The wave pattern caused by Daphnis in the edges of the Keeler Gap can be likened to a standing ripple in a flowing stream -- the ripple, perhaps caused by a submerged stone, persists even though water particles are moving through it and onward downstream. Often, just downstream of the initial ripple, there are subsequent smaller waves as the water particles bob up and down before settling once more into smooth flow downstream.
Relating this analogy to the Keeler Gap edge waves, Daphnis is the stone causing the ripple -- delivering an initial gravitational kick to particles as they slowly pass by.
This view looks toward the sunlit side of the rings from about 45 degrees below the ringplane. Daphnis is 7 kilometers (4.3 miles) across.
The image was taken in visible blue light with the Cassini spacecraft narrow-angle camera on Jan. 28, 2008. The view was acquired at a distance of approximately 370,000 kilometers (230,000 miles) from Daphnis and at a Sun-Daphnis-spacecraft, or phase, angle of 95 degrees. Image scale is 2 kilometers (1 mile) per pixel.
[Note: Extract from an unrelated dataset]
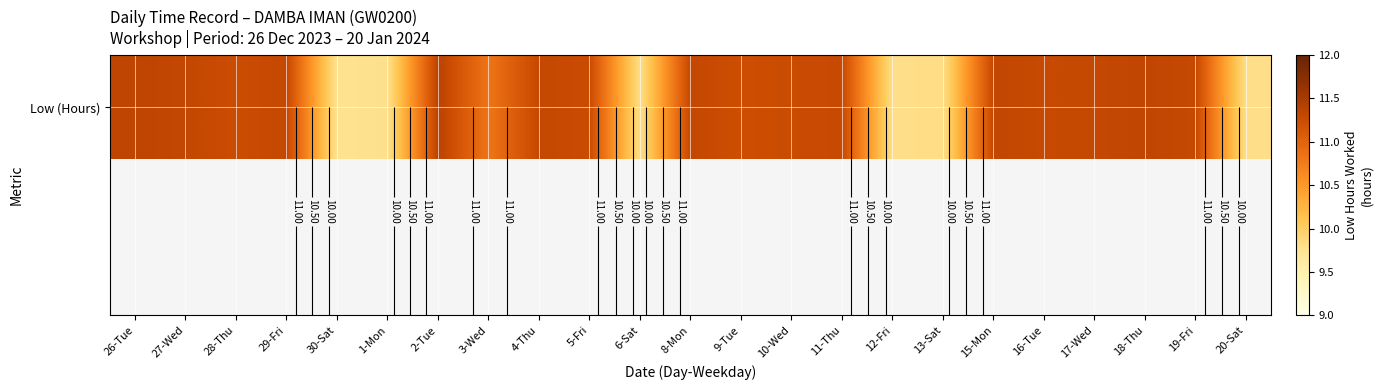

Rank the categories by value from highest to lowest.

2-Tue, 26-Tue, 18-Thu, 15-Mon, 27-Wed, 8-Mon, 29-Fri, 4-Thu, 17-Wed, 19-Fri, 11-Thu, 16-Tue, 5-Fri, 10-Wed, 28-Thu, 9-Tue, 3-Wed, 13-Sat, 6-Sat, 12-Fri, 20-Sat, 1-Mon, 30-Sat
The Cassini-Huygens mission is a cooperative project of NASA, the European Space Agency and the Italian Space Agency. The Jet Propulsion Laboratory, a division of the California Institute of Technology in Pasadena, manages the mission for NASA's Science Mission Directorate, Washington, D.C. The Cassini orbiter and its two onboard cameras were designed, developed and assembled at JPL. The imaging operations center is based at the Space Science Institute in Boulder, Colo.